London gay bars wilt as tolerance blooms
Fresh out of jail and sporting tattoos on his neck and knuckles, 53-year-old Shaun Perkins sits in one of London’s oldest gay pubs looking bewildered.
“When you’re in prison, they put you in a cell and it’s like time stands still,” he said, dressed in a leather jacket and jeans.
Staring at a gaggle of straight young women in smart casual wear and polka-dot dresses, he said: “Everything’s changed. You wouldn’t have seen girls in a place like this.”
In the 13 years that Perkins was jailed, London’s gay scene has transformed.
Several venues have either closed down or become more open to straights, and many gay people are frequenting mainstream venues amid an atmosphere of greater tolerance.
Others are ditching bars and clubs altogether, and with the proliferation of dating websites and mobile phone apps, are choosing to make contacts online.
Lesbian, gay, bisexual and transgender (LGBT) campaigners say that as many as a quarter of London’s gay venues have closed in recent years as luxury flats and chain stores mushroom — threatening to undermine the city’s status as one of the world’s gay capitals.
“I made a special effort to come here from north London. There’s absolutely nothing there now,” Perkins said as he sat in south London’s Royal Vauxhall Tavern.
A Victorian circular pub featuring classical columns, a wooden bar and a stage draped with red curtains, the tavern is billed as Britain’s oldest LGBT pub.
Its advocates cite reports of drag acts here — female impersonation shows — as far back as the 1880s.
The venue was sold to developers last year and is now under threat of closure, according to campaigners who are fighting for it to be protected as a listed historic building.
Gay Bars Doomed?
The developers, Immovate, say they want to keep the pub open but argue that it is a loss-making business that only survives because they do not charge any rent on the property.
They warn that a listing — backed by London mayor Boris Johnson and actor Ian McKellen — would only make things worse by imposing higher insurance premiums on the venue.
“When developers talk about commercial viability, what they really mean is maximum profit,” countered Ben Walters of RVT Future, the campaign to keep the venue open.
“For any site in central London in 2015, maximum profit is not going to come from operating as a gay pub, however successful. It’s going to come from being developed as flats and retail.”
The Royal Vauxhall Tavern may be a historic venue, but as visitor numbers dwindle at other gay pubs and clubs, some question whether such venues are really needed any more.
London is one of the world’s most gay-friendly cities, and many LGBT people feel welcome in mainstream establishments.
“Gay bars, as they are now, are doomed. Speaking for myself, I feel just as comfortable going to a gay-friendly bar as a traditional gay bar,” said Fernando Formoso, 42, a civil servant.

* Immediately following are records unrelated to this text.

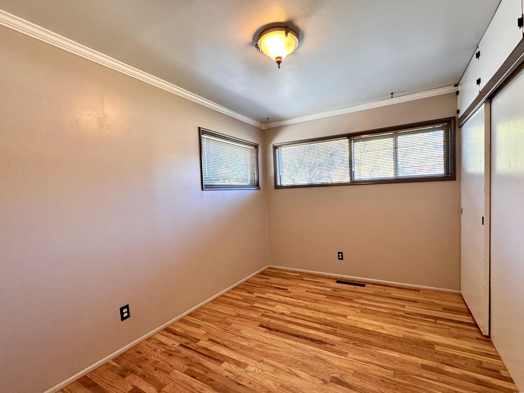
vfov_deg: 81.7
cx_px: 275
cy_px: 202
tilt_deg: -3.2
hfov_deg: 98.1
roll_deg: +0.7
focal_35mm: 15
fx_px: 227
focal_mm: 2.22
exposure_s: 1/120
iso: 250
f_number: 2.2
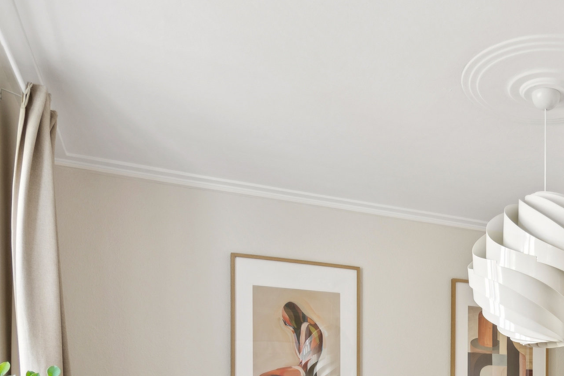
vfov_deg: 28.4
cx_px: 522
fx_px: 658
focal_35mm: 42
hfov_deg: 42.1
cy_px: 431
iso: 400
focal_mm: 18
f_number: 4
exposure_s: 1/25
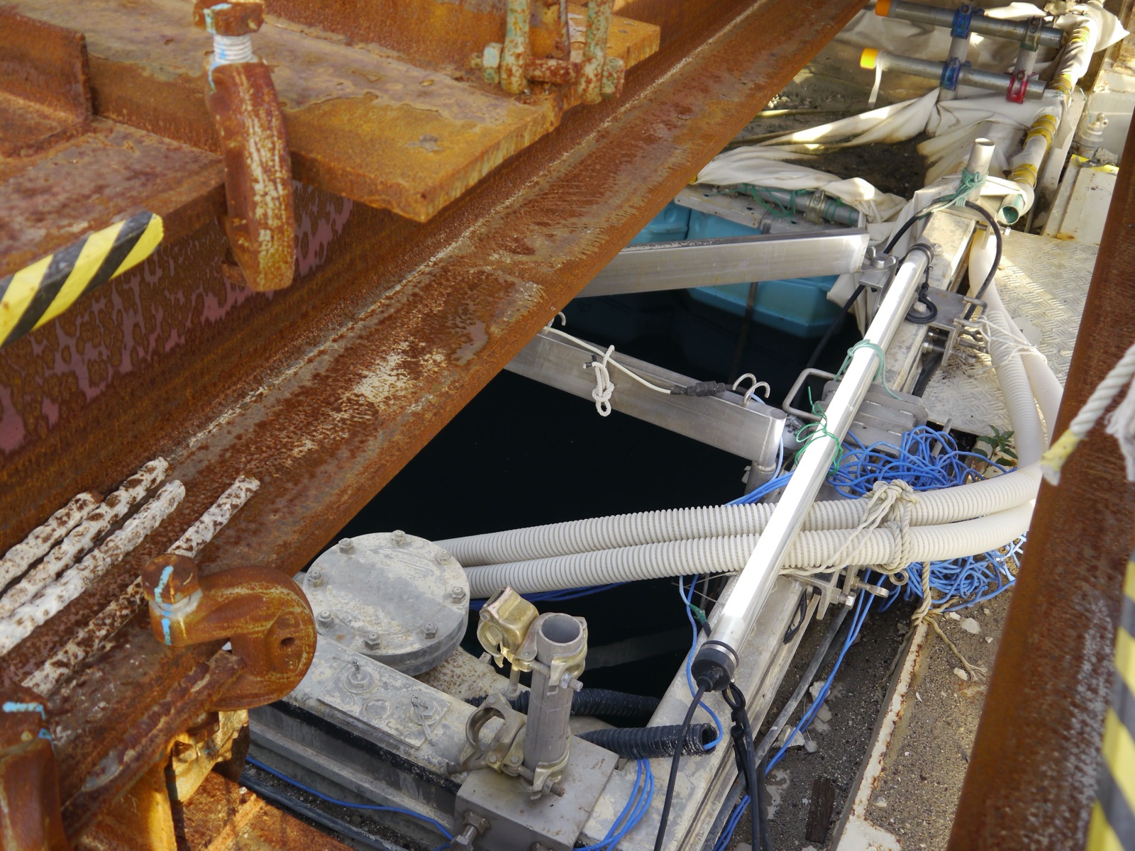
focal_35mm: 36
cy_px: 426
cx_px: 568
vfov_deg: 39.7
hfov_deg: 51.4
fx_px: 1180
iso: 160
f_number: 4.1
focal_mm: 18
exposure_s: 1/80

The days of trawling of gay pubs for a date or sex are largely over too, with thousands of potential contacts available on dating apps.
“Going online is cheaper and more convenient, you don’t have to leave your house,” said IT trainer Mike Pettet, 41.
‘Queer spaces beyond pubs’
Campaigners for gay venues say that they can be more than just places to socialize.
East London’s Joiners’ Arms, which closed in January after being sold to developers, hosted gay community meetings with the police, HIV testing and fundraising events.
Activists also warn against complacency, and point to rising homophobic crime and cuts to gay community services as part of the government’s austerity drive.
“It’s good that mainstream tolerance seems to be increasing, but history tells us things can go backwards fast,” said Walters, from the Royal Vauxhall Tavern campaign.
He does not advocate “preserving all gay bars at all costs,” but says London’s extreme commercial pressures were making it hard for new types of LGBT venues to find a foothold.
“We need queer spaces beyond pubs and bars, such as arts and community venues. But it’s a battle to keep what we’ve got, let alone move things forward,” he said.
Back at the tavern, performer Ursula Martinez is dressed in a flamenco-esque outfit and eliciting howls of laughter with songs about sex and race.
“Viva la liberacion sexual! Viva la integracion cultural!” she said, with a final strum of her guitar.
Perkins, seeking a more traditional scene, had disappeared.
Performers act in a play on the stage at the Royal Vauxhall Tavern in south London, July 18.